Bow Hunting Bears Makes for a Dangerous Hunt

 by Robert L. Gisel

 The ultimate in sports hunting, after hearing the story myself, has to be in hunting bear with a bow and arrow. That my brother Chuck Gisel had the fortune, or dubious honor, to participate as the backup rifle makes for a very exciting story.

 The mastermind of this adventure was Scott Leonard, who was working at the Alaska Fish and Game in Juneau. He had bow hunted just about everything except bears. So his idea to go after a one with the bow was a logical progression in his range of trophy hunting. Killing a bear is a dangerous proposition in usual circumstances, but taking one on with a bow and arrow is courageous beyond belief, or simply asking for trouble.

 Obviously this is big game hunting and not recommended for the fainthearted or photo-shoot-only crowd.

 Doing this sport one is best advised to take along a backup shooter with the proper rifle and savvy at dropping bears at close range. Scott somehow convinced my brother to go with him as his backup gun. The conditions were laid out and it was agreed they would select a small black bear and Scott would get well prepared for the hunt. This included practice snap-shooting for speed and accuracy, which he did, prior to embarking on the expedition.

 The arrow selected had a spiral tip that would spin and go through the game in a spiral, coring a plug all the way through. To make this work you had to be totally accurate and hit its heart in spite of any movement by the bear. You might only get one shot, so it better be good.
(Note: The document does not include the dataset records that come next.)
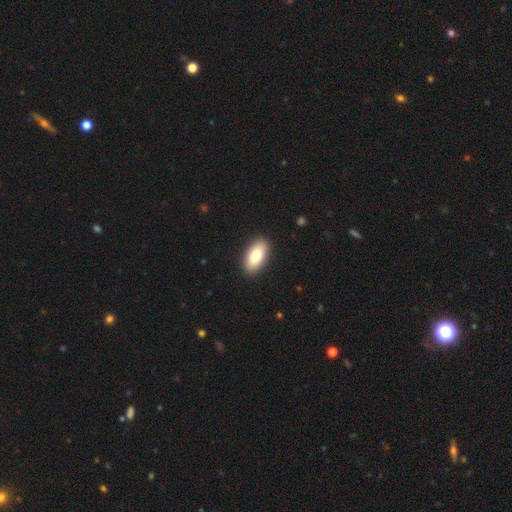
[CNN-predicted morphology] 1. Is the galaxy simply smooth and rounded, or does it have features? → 82% smooth, 11% featured or disk, 6% star or artifact.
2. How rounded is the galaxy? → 92% in between, 5% cigar-shaped, 3% round.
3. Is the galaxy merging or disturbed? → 90% none, 7% minor disturbance, 2% major disturbance, 1% merger.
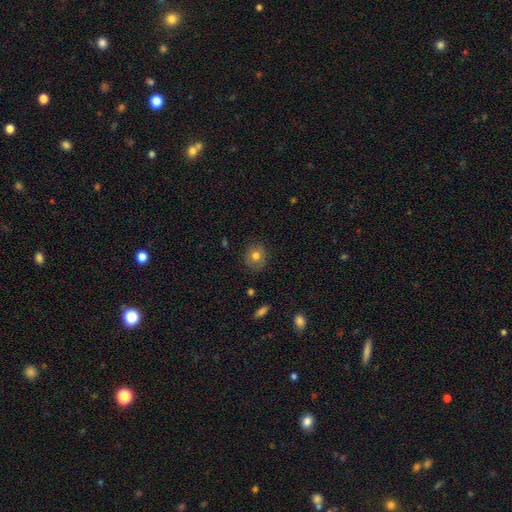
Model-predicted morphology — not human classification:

 Bears have a bad adrenalin problem that makes taking one down difficult in the best of circumstances, to say the least. A head shot usually just bounces off the skull. Even with a shot in the heart it will continue it's charge for you for fifty yards or more. Only a hit in a shoulder breaking the ball joint of its limb can stop its attack. You have to do this so it can't run and it drops at your feet.

 It follows then that using a bow as the weapon has some real potential drawbacks and questions one's sanity. Scott just wanted the experience and, of course, the hide. Evidently the thrill as well.

 After practice, the team set out for Gambier Bay outside of Juneau in a friend's boat. Anchored off North Point the first day was spent just watching the beach for any bear that might come around on its rounds. Seeing none, the next day they went to a different location and watched some landlocked islands, then again for a third day. Several bears were observed but what the hunters were looking for was any repeats of the same one, which means it could be predicted in its pattern.

 The one seen to be rounding a circle was a small brown bear which made it almost ideal for the hunt. Black bears are more amiable, if any wild bears can be amiable. The browns akin to the grizzly and are known to be mean and sometimes dangerously unpredictable. This upped the stakes in the bow hunt; a better prize, more risk in getting it.

With a careful study of topographical maps they plotted out where to set up to waylay this bear as it came around on its usual path. They had be down wind, so the bear couldn't smell its hunters, and be hidden well in a thicket of brush. A spot was selected, they got into their positions and the trap was set.

 Bears do funny things sometimes, like sneak around to other side of you when you're looking the other way. Hiding in the brush, waiting for a bear to approach and do battle must be the epitome of macho.

 This time the bear came around as expected. It walked up its trail quite close to where Chuck and Scott were. Sensing someone was there, it stood up a mere 20 feet from them. It couldn't smell the hunting party as long as the direction of the wind prevailed and kept them down wind. On its hind legs it looked around, sniffing. Still the brown bear couldn't spot what it was missing. If it did, he would be on them in a second.

 Scott had his bow drawn for the shot and held it for some moments. Chuck began to wonder when he was ever going to release the arrow. Chuck had his gun up and aimed. At six yards there was no room for misses.

 Finally the arrow flew and found its mark through where the heart should be. Naturally the bear protested this with its throaty roar. He was really mad now. At 20 feet away this was a horrendous and frightening sound. Then the long stream of blood pumped out at intervals indicating the heart had been hit.

 Enduring the deafening battle cry, Chuck still had his wits about him to shoot it twice to ensure it came down and stayed down.

 Still alive, he was pawing the ground and making noise, lots of it. Chuck approached the bear, capped him with his barrel against his skull and that finished him and the hunt.

 Chuck said he did a check of his shorts to make sure he hadn't, such was the fearsome experience. Scott was pumped, his first bow-hunted bear kill. Chuck was sure this was his last.